I've come to realise that where gong gong and wai por and all my relatives are, is where the heart of Singapore really is. Not Orchard Road, not the CBD or the Esplanade Waterfront or the upcoming IR (Dear Government, please don't bail Sands out because then you might become partial in regulation of the IR).

And I'm glad of it, glad I'm a part of it.

***
Jon and I went to the National Museum and the Singapore Art Museum last Friday, and just before we went to the latter I said that I really wasn't in the mood for anything too high-brow and artsy fartsy. He assured me that This is Singapore man!.

So, not paying much attention to the list of exhibits at the entrance, we went up the stairs and the first thing we saw was a silver dog with the face of a joker lying on its back on a red cushion in a Venetian gondola. The dog also had a very huge and obvious penis.

My disgust soon turned into amusement as I read the explanation accompanying the work. It was by Vincent Leow (not the cute Evidence tutor, my mum thinks he might be the guy who was caught for cutting his pubic hair in public) and there was some long convoluted explanation about holidays and pets and photographs of the two. Something like that. It was Awfully Pretentious and we had a good laugh when I read it out in a Fake Pretentious Angmoh Accent. Just like the author probably intended.

It was then that we noticed that Ong Kim Seng's Heartlands was showing, explaining the bamboo poles with clothes hanging out of one of the museum's windows. When we turned into the first gallery showing his paintings there was a crowd of people gathered there, some taking notes, all listening to a man dressed in a short-sleeved, light blue shirt stretched a little too tightly over his belly, who looked just like a nice neighbourhood uncle you would smile at in the lift talking about the paintings.

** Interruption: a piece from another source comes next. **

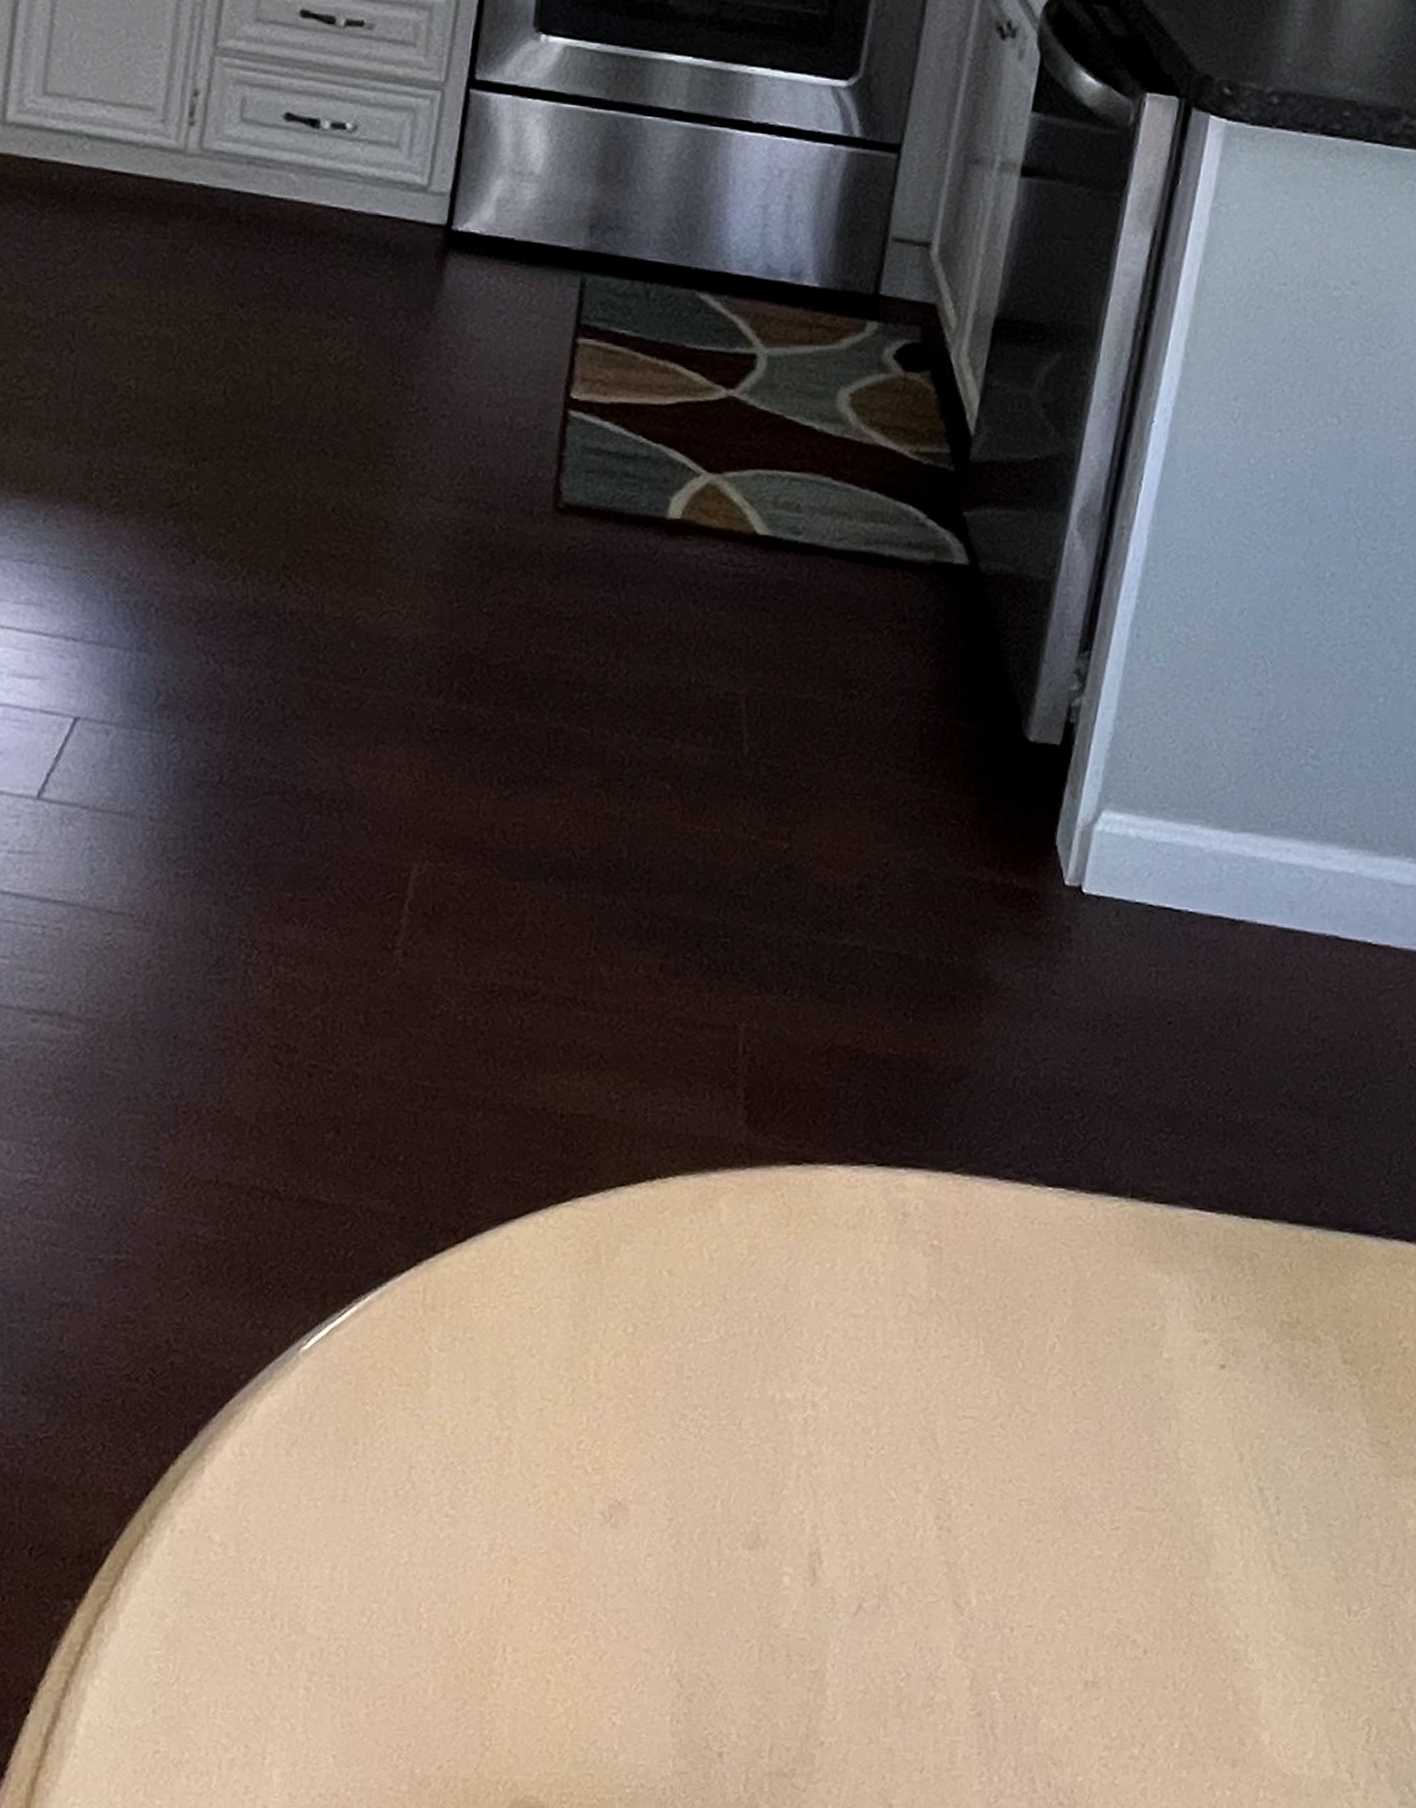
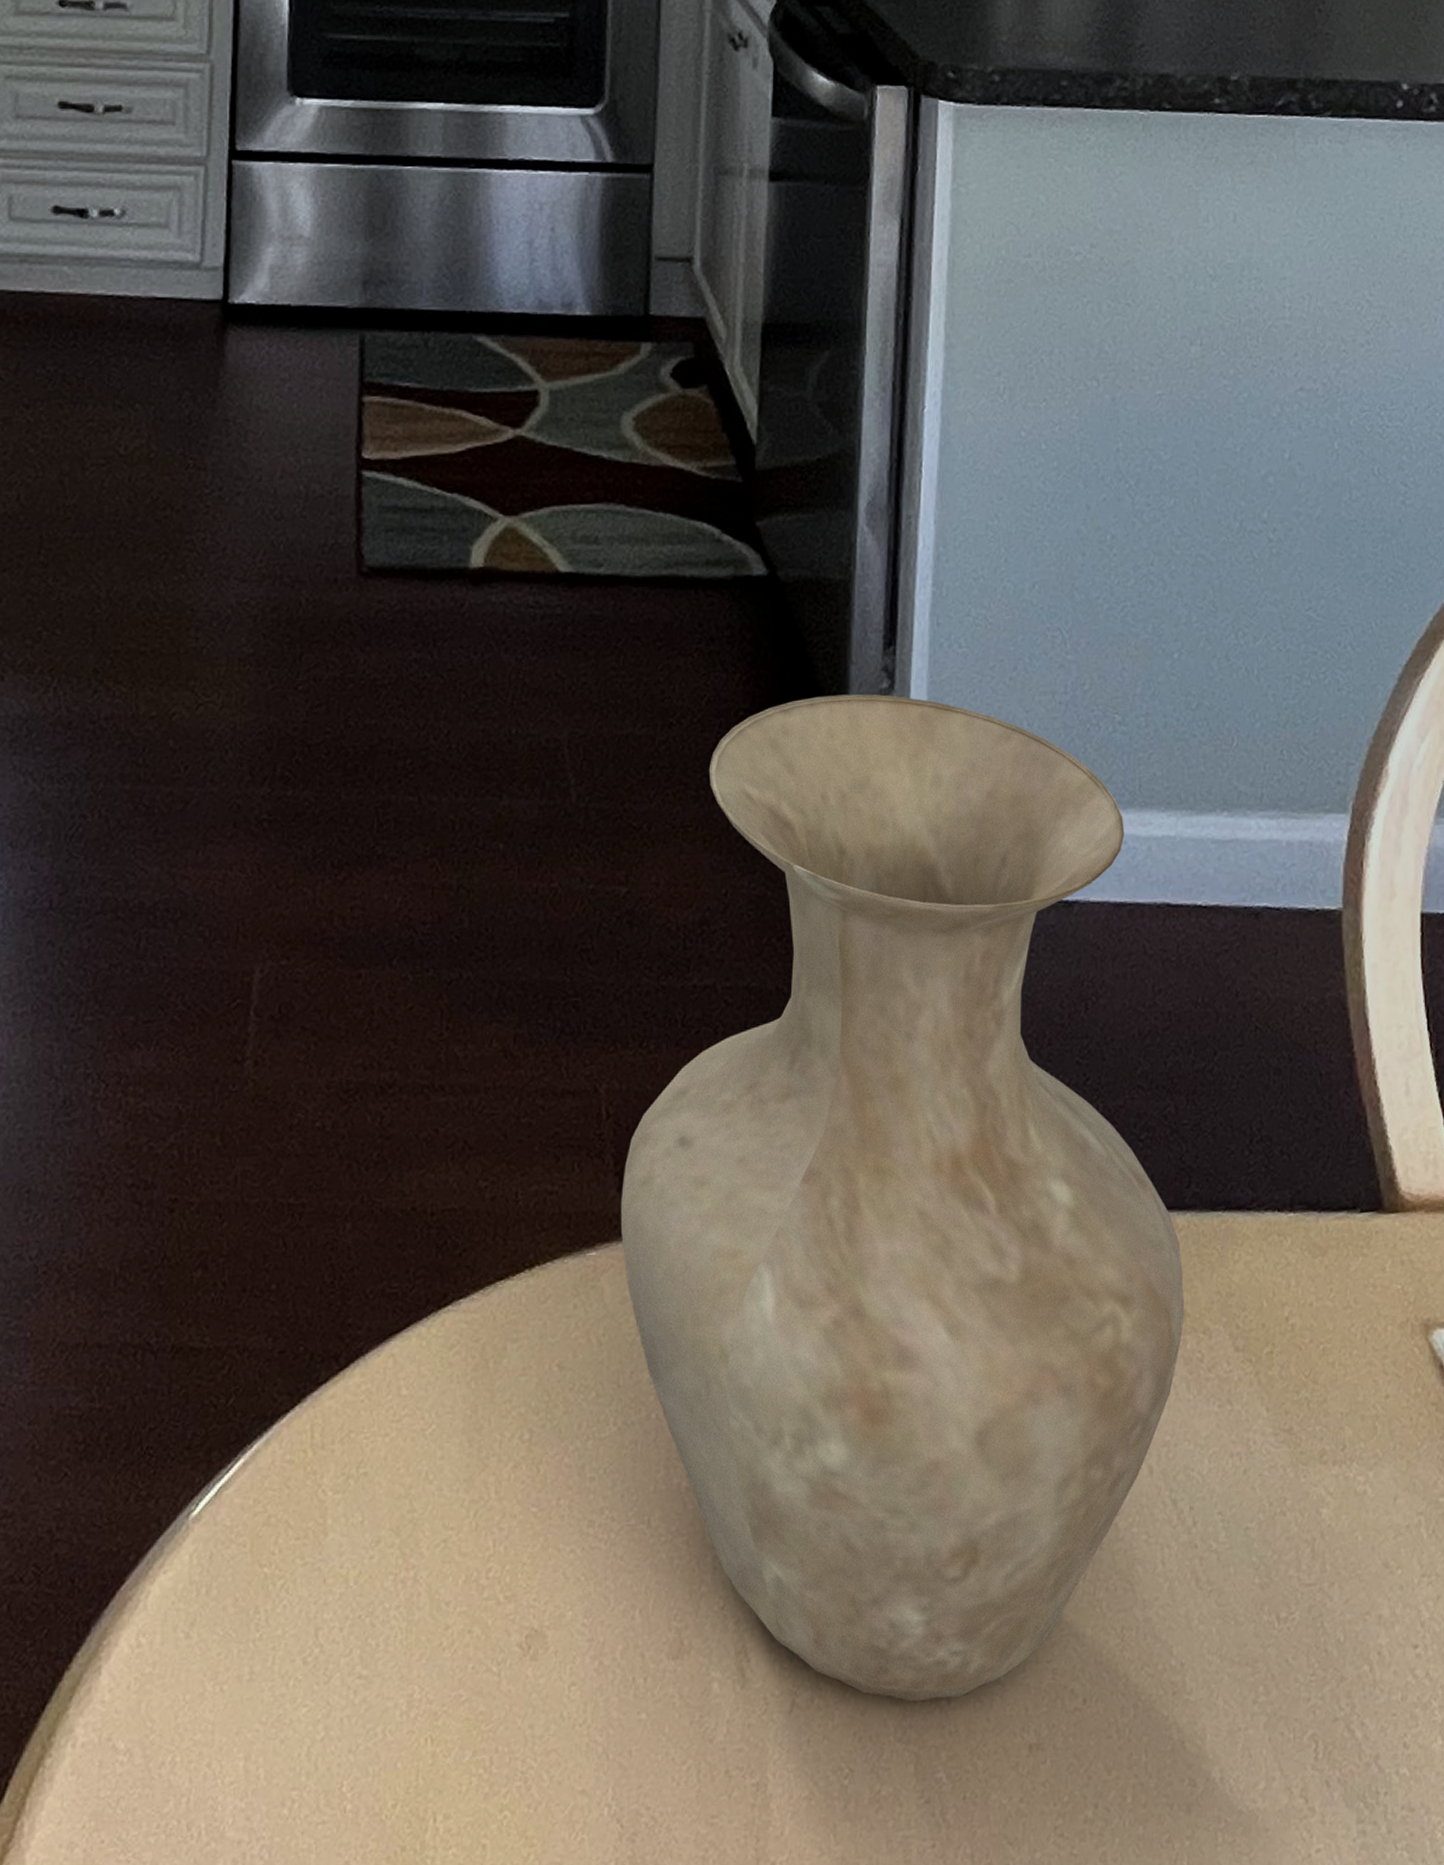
vase: none [743,689,1304,1628] -> present [621,694,1184,1702]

I kept telling Jon that it was Ong Kim Seng himself, but he insisted that if it was everyone there would have been wearing suits and evening dresses. We even had a $2 bet on it, which Jon has already paid up with school canteen cai fan because I was correct.

I liked his paintings very much, much more than the strange silver dog-man. So much for modern art. Or modern all things, for that matter. Modern some things, yes. But not all.